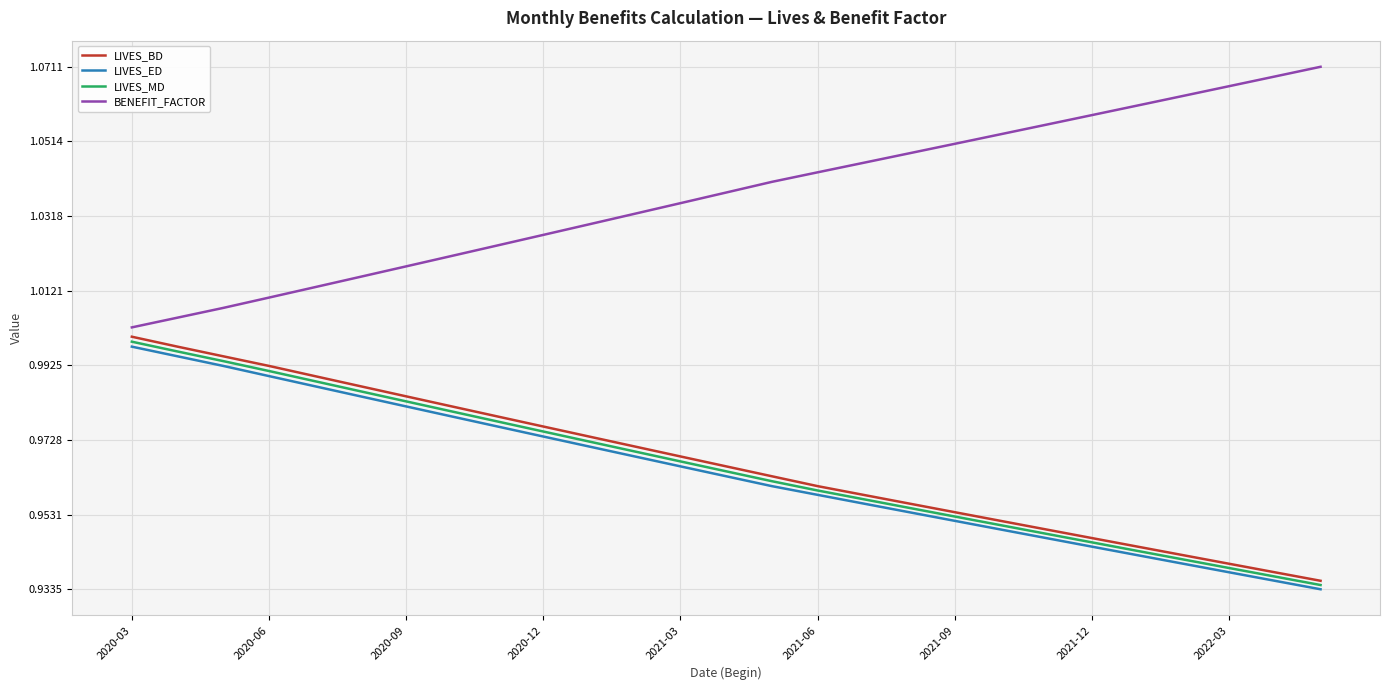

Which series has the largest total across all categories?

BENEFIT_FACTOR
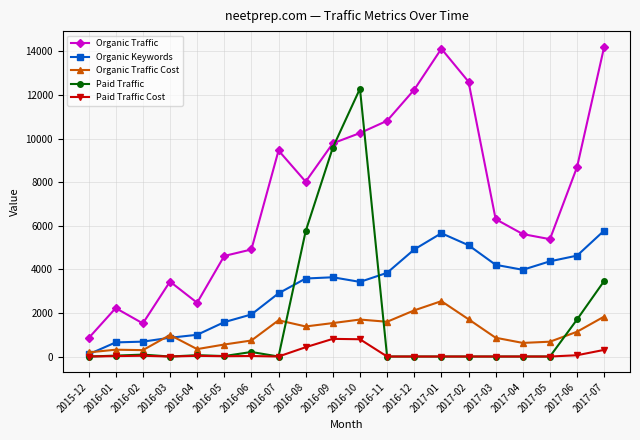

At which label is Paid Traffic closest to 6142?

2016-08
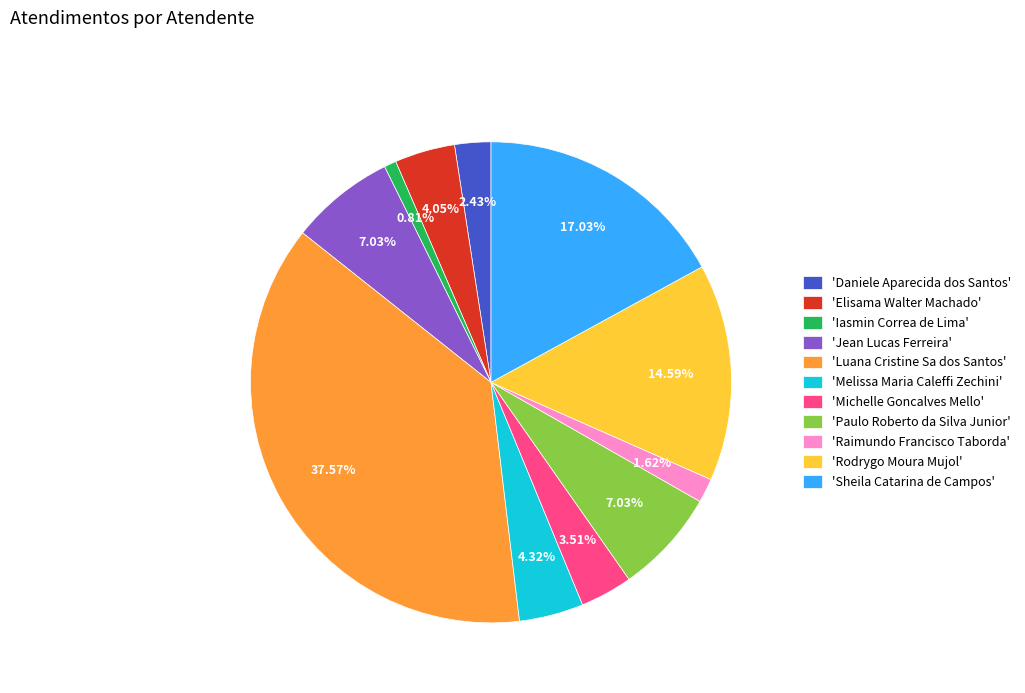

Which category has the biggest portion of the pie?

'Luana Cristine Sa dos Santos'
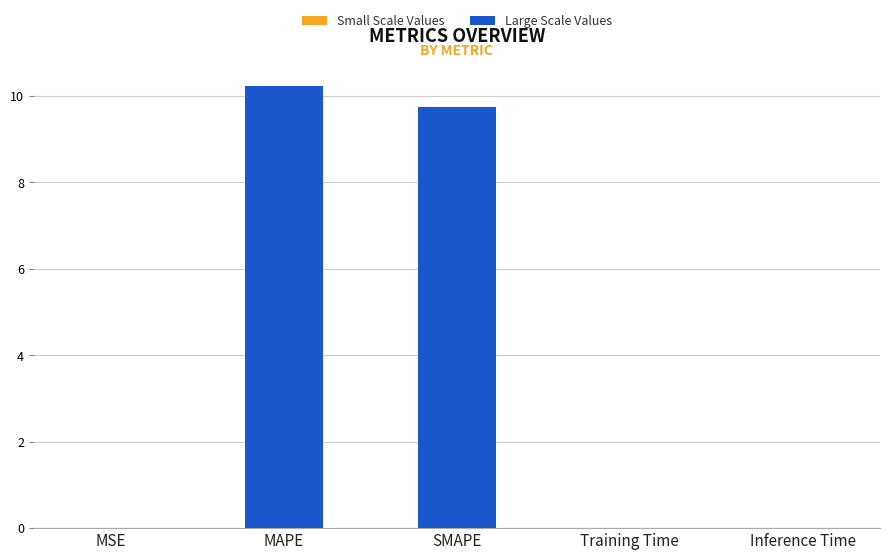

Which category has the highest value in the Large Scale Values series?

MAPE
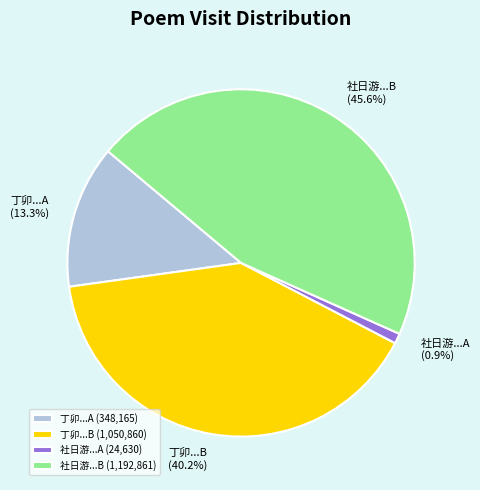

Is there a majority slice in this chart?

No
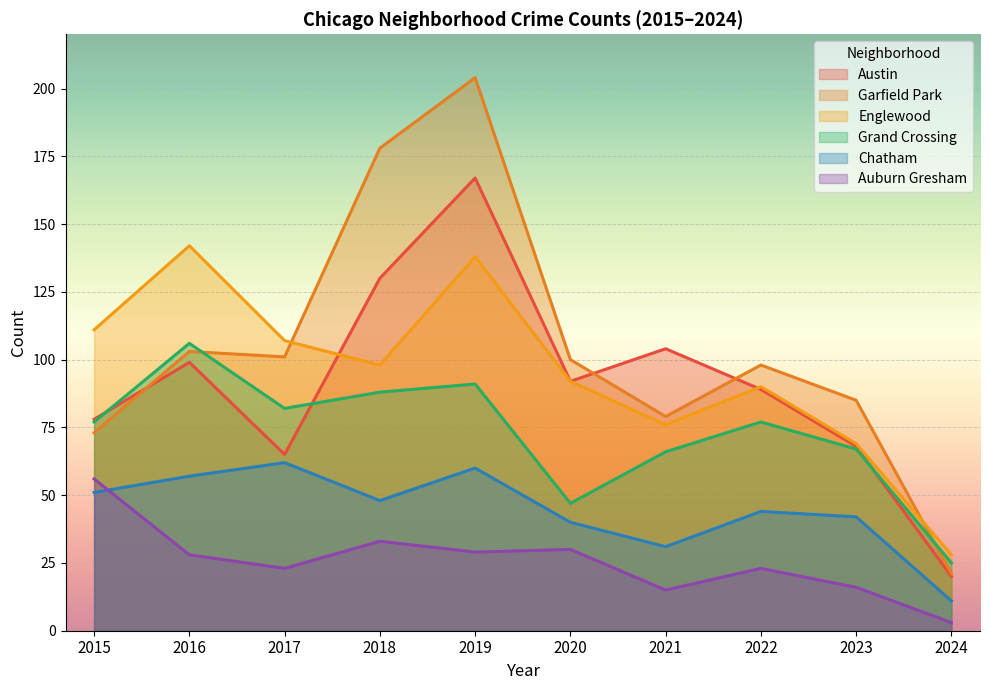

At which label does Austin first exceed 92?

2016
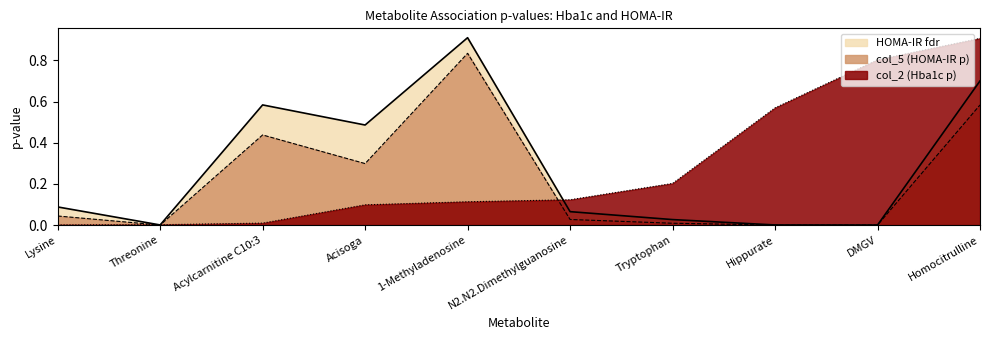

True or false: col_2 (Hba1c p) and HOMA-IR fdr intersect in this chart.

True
...
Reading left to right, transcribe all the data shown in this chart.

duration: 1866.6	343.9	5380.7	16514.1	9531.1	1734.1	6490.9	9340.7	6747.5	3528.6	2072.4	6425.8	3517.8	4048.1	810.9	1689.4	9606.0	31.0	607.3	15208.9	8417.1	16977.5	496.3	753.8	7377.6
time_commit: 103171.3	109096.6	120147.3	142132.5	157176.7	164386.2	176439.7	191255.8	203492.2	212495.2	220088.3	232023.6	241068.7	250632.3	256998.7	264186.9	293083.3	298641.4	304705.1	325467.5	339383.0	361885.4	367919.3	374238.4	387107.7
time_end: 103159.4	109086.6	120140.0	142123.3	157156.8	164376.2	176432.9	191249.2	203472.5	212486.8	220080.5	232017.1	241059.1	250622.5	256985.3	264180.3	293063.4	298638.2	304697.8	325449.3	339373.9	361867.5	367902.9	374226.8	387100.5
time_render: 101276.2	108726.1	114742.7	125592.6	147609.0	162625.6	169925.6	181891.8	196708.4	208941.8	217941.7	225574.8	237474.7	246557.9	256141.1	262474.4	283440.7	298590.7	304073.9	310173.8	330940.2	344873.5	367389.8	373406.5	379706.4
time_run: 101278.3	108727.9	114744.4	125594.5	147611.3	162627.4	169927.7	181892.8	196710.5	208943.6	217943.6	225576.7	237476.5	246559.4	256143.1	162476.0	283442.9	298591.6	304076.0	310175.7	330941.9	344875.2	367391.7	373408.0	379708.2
---
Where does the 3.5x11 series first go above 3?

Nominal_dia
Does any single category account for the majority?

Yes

• Required work: Tally the lines above that contain the string "True". Reply with the number alone.

• Result of this exercise: 2